* _Work instructions_: Start at the first line of the material below and retype each line through the one containing "und mit ihrer Trauer gesund umzugehen?", exactly.

* _Data in this exercise_:

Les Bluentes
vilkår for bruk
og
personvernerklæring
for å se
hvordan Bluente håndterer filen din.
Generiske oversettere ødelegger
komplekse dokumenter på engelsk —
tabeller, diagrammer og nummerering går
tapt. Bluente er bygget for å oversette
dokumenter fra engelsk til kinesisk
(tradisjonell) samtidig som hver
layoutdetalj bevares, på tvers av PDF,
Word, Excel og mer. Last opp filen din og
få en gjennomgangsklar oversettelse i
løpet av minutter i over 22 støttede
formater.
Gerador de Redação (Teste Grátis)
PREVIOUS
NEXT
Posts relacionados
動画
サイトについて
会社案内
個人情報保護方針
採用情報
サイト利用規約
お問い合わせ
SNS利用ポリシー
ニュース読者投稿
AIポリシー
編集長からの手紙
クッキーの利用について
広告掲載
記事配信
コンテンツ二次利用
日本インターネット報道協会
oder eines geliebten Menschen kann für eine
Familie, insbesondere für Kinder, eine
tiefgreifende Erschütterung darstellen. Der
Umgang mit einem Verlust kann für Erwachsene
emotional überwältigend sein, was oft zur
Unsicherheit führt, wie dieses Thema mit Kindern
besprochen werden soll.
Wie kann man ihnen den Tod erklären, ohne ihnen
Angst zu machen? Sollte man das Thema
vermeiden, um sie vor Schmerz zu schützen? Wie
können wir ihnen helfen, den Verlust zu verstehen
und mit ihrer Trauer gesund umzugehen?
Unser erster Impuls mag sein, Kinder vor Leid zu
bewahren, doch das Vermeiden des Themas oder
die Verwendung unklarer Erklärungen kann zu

* _The answer_:
Les Bluentes
vilkår for bruk
og
personvernerklæring
for å se
hvordan Bluente håndterer filen din.
Generiske oversettere ødelegger
komplekse dokumenter på engelsk —
tabeller, diagrammer og nummerering går
tapt. Bluente er bygget for å oversette
dokumenter fra engelsk til kinesisk
(tradisjonell) samtidig som hver
layoutdetalj bevares, på tvers av PDF,
Word, Excel og mer. Last opp filen din og
få en gjennomgangsklar oversettelse i
løpet av minutter i over 22 støttede
formater.
Gerador de Redação (Teste Grátis)
PREVIOUS
NEXT
Posts relacionados
動画
サイトについて
会社案内
個人情報保護方針
採用情報
サイト利用規約
お問い合わせ
SNS利用ポリシー
ニュース読者投稿
AIポリシー
編集長からの手紙
クッキーの利用について
広告掲載
記事配信
コンテンツ二次利用
日本インターネット報道協会
oder eines geliebten Menschen kann für eine
Familie, insbesondere für Kinder, eine
tiefgreifende Erschütterung darstellen. Der
Umgang mit einem Verlust kann für Erwachsene
emotional überwältigend sein, was oft zur
Unsicherheit führt, wie dieses Thema mit Kindern
besprochen werden soll.
Wie kann man ihnen den Tod erklären, ohne ihnen
Angst zu machen? Sollte man das Thema
vermeiden, um sie vor Schmerz zu schützen? Wie
können wir ihnen helfen, den Verlust zu verstehen
und mit ihrer Trauer gesund umzugehen?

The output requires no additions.